Target (TGT) is about to target your charge cards. With technology that sounds like it was ripped straight from a sci-fi/spy thriller flick, Target will be swapping your soon-to-be-obsolete magnetic strip cards for chip-and-pin cards that are supposedly far more secure and hacker-proof. With an embedded microchip that generates a different code every time it’s used, counterfeiters just might go bust. We hope. Even if the card is hacked (theoretically speaking, of course), it still couldn’t be used again. Incidentally, these cards have been the standard in Europe and several other parts of the world for some time. The US is a little late to the secure charge card party. The cost for this nifty little innovation runs in the $100 million range but what they’ll save in false charges…priceless – especially after that embarrassing data breach during last year’s holiday shopping season.
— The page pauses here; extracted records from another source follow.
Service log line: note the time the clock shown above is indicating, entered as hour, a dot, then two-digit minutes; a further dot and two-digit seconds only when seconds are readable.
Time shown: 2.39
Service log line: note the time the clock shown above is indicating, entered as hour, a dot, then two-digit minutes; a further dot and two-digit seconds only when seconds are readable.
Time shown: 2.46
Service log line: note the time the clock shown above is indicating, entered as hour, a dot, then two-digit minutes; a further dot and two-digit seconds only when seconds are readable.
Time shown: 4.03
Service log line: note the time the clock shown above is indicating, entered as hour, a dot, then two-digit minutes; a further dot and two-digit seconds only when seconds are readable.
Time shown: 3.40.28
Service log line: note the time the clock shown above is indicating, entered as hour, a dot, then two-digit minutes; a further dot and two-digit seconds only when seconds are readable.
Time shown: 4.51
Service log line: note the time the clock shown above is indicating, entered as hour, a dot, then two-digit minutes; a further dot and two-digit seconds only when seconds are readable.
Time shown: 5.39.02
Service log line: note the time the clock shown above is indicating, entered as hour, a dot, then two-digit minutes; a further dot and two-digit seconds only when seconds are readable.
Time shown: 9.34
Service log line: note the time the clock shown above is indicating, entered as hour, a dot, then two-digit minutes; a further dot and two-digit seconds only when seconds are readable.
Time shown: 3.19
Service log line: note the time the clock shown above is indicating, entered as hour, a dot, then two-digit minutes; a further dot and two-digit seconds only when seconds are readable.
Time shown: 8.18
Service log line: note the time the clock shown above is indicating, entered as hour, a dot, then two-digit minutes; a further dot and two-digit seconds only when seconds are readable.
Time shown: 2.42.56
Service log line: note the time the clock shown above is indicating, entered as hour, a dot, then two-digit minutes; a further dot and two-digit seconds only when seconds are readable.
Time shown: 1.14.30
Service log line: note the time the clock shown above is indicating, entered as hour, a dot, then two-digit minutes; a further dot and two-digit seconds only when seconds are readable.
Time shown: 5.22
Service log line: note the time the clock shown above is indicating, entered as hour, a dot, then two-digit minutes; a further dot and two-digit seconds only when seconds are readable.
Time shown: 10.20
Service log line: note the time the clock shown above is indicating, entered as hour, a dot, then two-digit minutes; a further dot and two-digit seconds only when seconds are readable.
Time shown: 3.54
By October 15, retailers and banks that don’t employ this new technology will be the ones liable for any counterfeit transactions.

Coached out…

Image courtesy of Simon Howden/FreeDigitalPhotos.net

Image courtesy of Simon Howden/FreeDigitalPhotos.net

It seems Americans just aren’t feeling the love for Coach (COH) products anymore. The luxury retailer, famous for its leather and logo handbags and other assorted merchandise, took a nasty hit to its third quarter revenue over the same time last year. Experts in both fashion and finance suspect Coach’s stylish competitors, Kate Spade (KATE) and Michael Kors (KORS), have been taking a big chunk out of their sales. Coach took in $1.1 billion this quarter when this time last year it took in $1.19 billion. But outside the US, you’d never know Coach isn’t a fan fave. Overseas sales grew 14%, but China truly showed its affection for the brand with a 25% increase in sales there.

Bedazzling Buffet…

Image courtesy of Boykung/FreeDigitalPhotos.net

Image courtesy of Boykung/FreeDigitalPhotos.net

If you’re in the market for some bling, you might want to talk to the world’s second wealthiest person, Warren Buffet. He’s got some ice he wants to sell, provided you’re a Berkshire Hathaway shareholder who will be of the fortunate few to attend the annual shareholders meeting on May 3. These aren’t just any diamonds. These stones, from Borsheims Fine Jewelry and Gifts, have the Oracle of Omaha’s signature laser-etched into them, a souvenir of sorts that will range in size from .75 carat to five carats and could set you back anywhere from between $5000 and $200,000. After all, why buy jewelry from Tiffany & Co. when you can blow all that cash on jewelry that’s personalized…for Warren Buffet. But like I said, you still have to be a Berkshire Hathaway shareholder whose stock price closed at $192,545.00. Per share. No, that’s not a typo.